## [Goal of the exercise]
Locate every line below that contains the string "Nuxt" and copy each one. Matching is case-sensitive.

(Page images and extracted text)
Start of Block

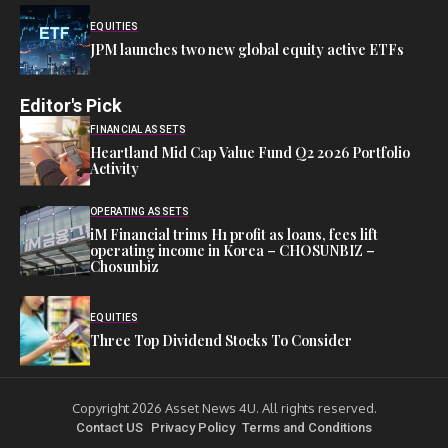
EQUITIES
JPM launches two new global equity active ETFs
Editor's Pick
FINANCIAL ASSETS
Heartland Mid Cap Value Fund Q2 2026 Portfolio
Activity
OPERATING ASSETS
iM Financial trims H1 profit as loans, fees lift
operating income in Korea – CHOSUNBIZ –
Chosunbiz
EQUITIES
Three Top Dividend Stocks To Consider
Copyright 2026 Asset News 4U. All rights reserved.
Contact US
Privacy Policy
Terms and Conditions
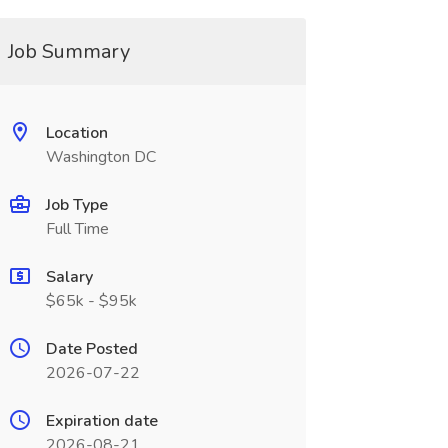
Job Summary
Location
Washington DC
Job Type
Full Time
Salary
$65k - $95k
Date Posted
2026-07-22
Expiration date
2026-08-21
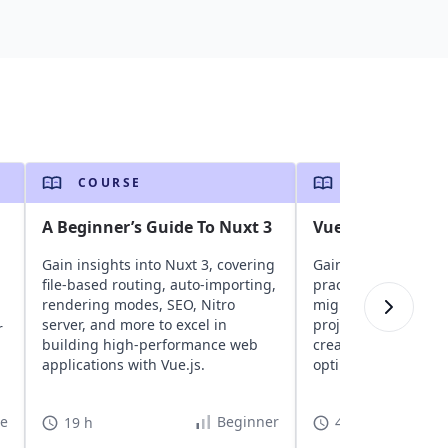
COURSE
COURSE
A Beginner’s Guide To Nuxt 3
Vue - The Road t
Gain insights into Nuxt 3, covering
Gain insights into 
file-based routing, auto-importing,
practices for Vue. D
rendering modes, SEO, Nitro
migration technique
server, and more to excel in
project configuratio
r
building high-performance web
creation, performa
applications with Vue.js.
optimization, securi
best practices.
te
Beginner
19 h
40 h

End of Block

## [Result for this exercise]
A Beginner’s Guide To Nuxt 3
Gain insights into Nuxt 3, covering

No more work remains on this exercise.